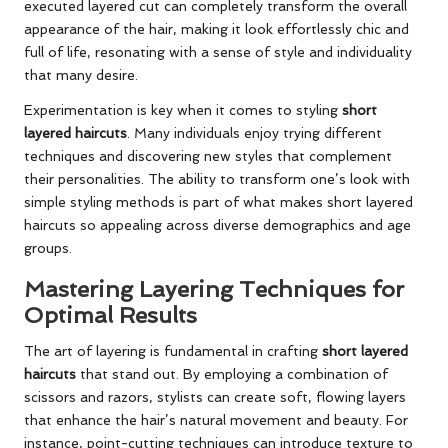
executed layered cut can completely transform the overall
appearance of the hair, making it look effortlessly chic and
full of life, resonating with a sense of style and individuality
that many desire.
Experimentation is key when it comes to styling
short
layered haircuts
. Many individuals enjoy trying different
techniques and discovering new styles that complement
their personalities. The ability to transform one’s look with
simple styling methods is part of what makes short layered
haircuts so appealing across diverse demographics and age
groups.
Mastering Layering Techniques for
Optimal Results
The art of layering is fundamental in crafting
short layered
haircuts
that stand out. By employing a combination of
scissors and razors, stylists can create soft, flowing layers
that enhance the hair’s natural movement and beauty. For
instance, point-cutting techniques can introduce texture to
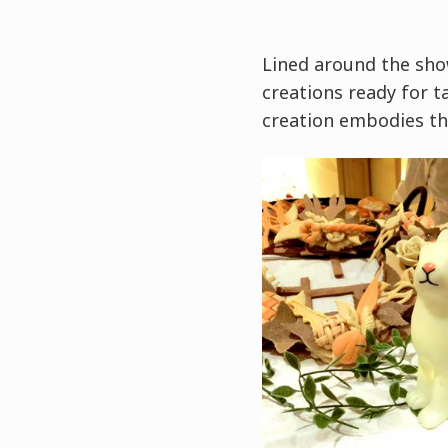
Lined around the sho
creations ready for ta
creation embodies th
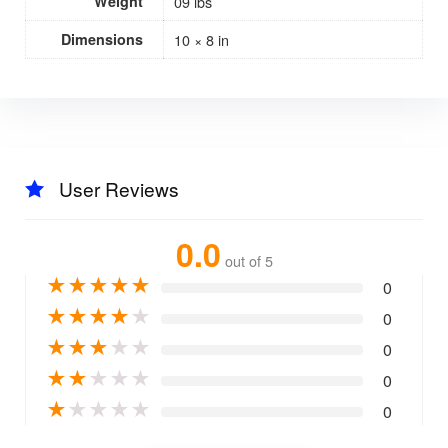
Weight
09 lbs
Dimensions
10 × 8 in
User Reviews
0.0
out of 5
★
★
★
★
★
0
★
★
★
★
★
0
★
★
★
★
★
0
★
★
★
★
★
0
★
★
★
★
★
0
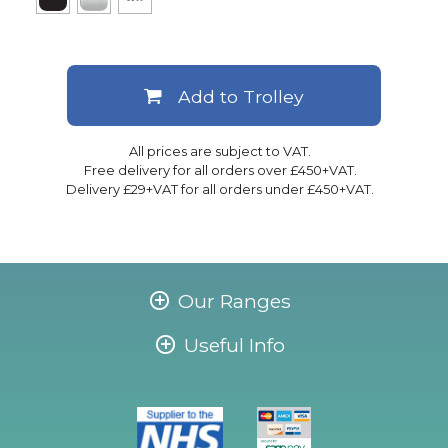
Add to Trolley
All prices are subject to VAT.
Free delivery for all orders over £450+VAT.
Delivery £29+VAT for all orders under £450+VAT.
Our Ranges
Useful Info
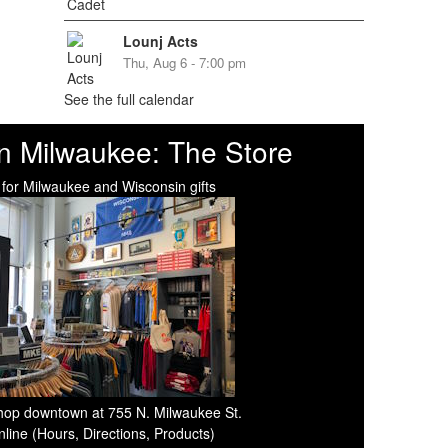
Lounj Acts
Thu, Aug 6 - 7:00 pm
See the full calendar
n Milwaukee: The Store
 for Milwaukee and Wisconsin gifts
 shop downtown at 755 N. Milwaukee St.
line (Hours, Directions, Products)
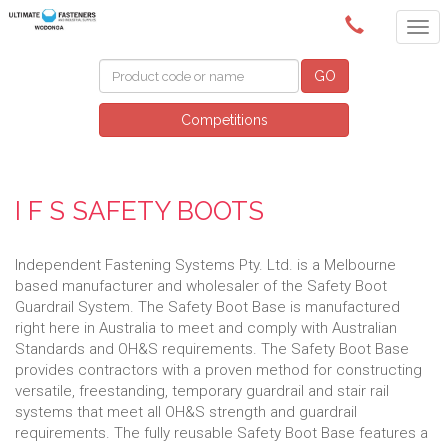
(02) 6024 6688
GO
Competitions
I F S SAFETY BOOTS
Independent Fastening Systems Pty. Ltd. is a Melbourne
based manufacturer and wholesaler of the Safety Boot
Guardrail System. The Safety Boot Base is manufactured
right here in Australia to meet and comply with Australian
Standards and OH&S requirements. The Safety Boot Base
provides contractors with a proven method for constructing
versatile, freestanding, temporary guardrail and stair rail
systems that meet all OH&S strength and guardrail
requirements. The fully reusable Safety Boot Base features a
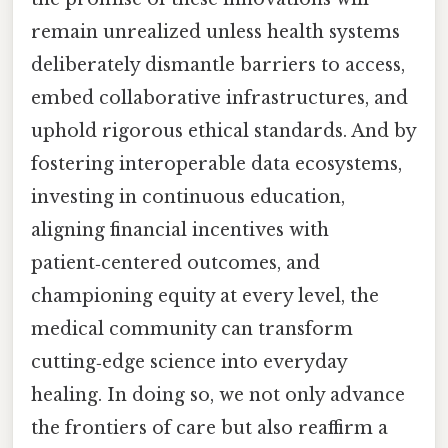
remain unrealized unless health systems
deliberately dismantle barriers to access,
embed collaborative infrastructures, and
uphold rigorous ethical standards. And by
fostering interoperable data ecosystems,
investing in continuous education,
aligning financial incentives with
patient‑centered outcomes, and
championing equity at every level, the
medical community can transform
cutting‑edge science into everyday
healing. In doing so, we not only advance
the frontiers of care but also reaffirm a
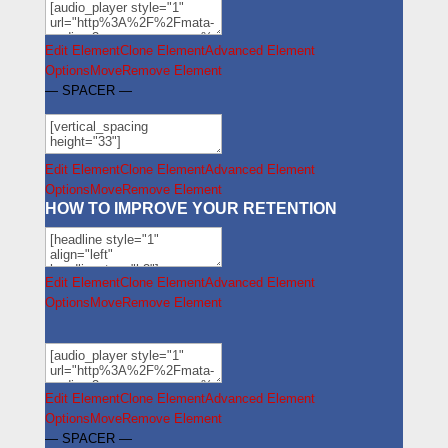
Edit Element
Clone Element
Advanced Element
Options
Move
Remove Element
— SPACER —
Edit Element
Clone Element
Advanced Element
Options
Move
Remove Element
HOW TO IMPROVE YOUR RETENTION
Edit Element
Clone Element
Advanced Element
Options
Move
Remove Element
Edit Element
Clone Element
Advanced Element
Options
Move
Remove Element
— SPACER —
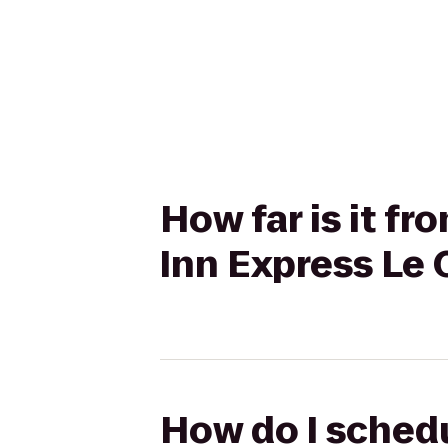
How far is it f
Inn Express Le 
How do I schedu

● ● ● ● ●

=== YOUR TASK ===
Please transcribe the text of every item above line for line, without changing any wording or symbols, and leave the pictures out of your answer.

=== RESULT OF THE TASK ===
executed layered cut can completely transform the overall
appearance of the hair, making it look effortlessly chic and
full of life, resonating with a sense of style and individuality
that many desire.
Experimentation is key when it comes to styling
short
layered haircuts
. Many individuals enjoy trying different
techniques and discovering new styles that complement
their personalities. The ability to transform one’s look with
simple styling methods is part of what makes short layered
haircuts so appealing across diverse demographics and age
groups.
Mastering Layering Techniques for
Optimal Results
The art of layering is fundamental in crafting
short layered
haircuts
that stand out. By employing a combination of
scissors and razors, stylists can create soft, flowing layers
that enhance the hair’s natural movement and beauty. For
instance, point-cutting techniques can introduce texture to
Lined around the sho
creations ready for ta
creation embodies th
Weight
09 lbs
Dimensions
10 × 8 in
User Reviews
0.0
out of 5
★
★
★
★
★
0
★
★
★
★
★
0
★
★
★
★
★
0
★
★
★
★
★
0
★
★
★
★
★
0
Add to Trolley
All prices are subject to VAT.
Free delivery for all orders over £450+VAT.
Delivery £29+VAT for all orders under £450+VAT.
Our Ranges
Useful Info
Lounj Acts
Thu, Aug 6 - 7:00 pm
See the full calendar
n Milwaukee: The Store
 for Milwaukee and Wisconsin gifts
 shop downtown at 755 N. Milwaukee St.
line (Hours, Directions, Products)
(02) 6024 6688
GO
Competitions
I F S SAFETY BOOTS
Independent Fastening Systems Pty. Ltd. is a Melbourne
based manufacturer and wholesaler of the Safety Boot
Guardrail System. The Safety Boot Base is manufactured
right here in Australia to meet and comply with Australian
Standards and OH&S requirements. The Safety Boot Base
provides contractors with a proven method for constructing
versatile, freestanding, temporary guardrail and stair rail
systems that meet all OH&S strength and guardrail
requirements. The fully reusable Safety Boot Base features a
remain unrealized unless health systems
deliberately dismantle barriers to access,
embed collaborative infrastructures, and
uphold rigorous ethical standards. And by
fostering interoperable data ecosystems,
investing in continuous education,
aligning financial incentives with
patient‑centered outcomes, and
championing equity at every level, the
medical community can transform
cutting‑edge science into everyday
healing. In doing so, we not only advance
the frontiers of care but also reaffirm a
Edit Element
Clone Element
Advanced Element
Options
Move
Remove Element
— SPACER —
Edit Element
Clone Element
Advanced Element
Options
Move
Remove Element
HOW TO IMPROVE YOUR RETENTION
Edit Element
Clone Element
Advanced Element
Options
Move
Remove Element
Edit Element
Clone Element
Advanced Element
Options
Move
Remove Element
— SPACER —
How far is it f
Inn Express Le 
How do I schedu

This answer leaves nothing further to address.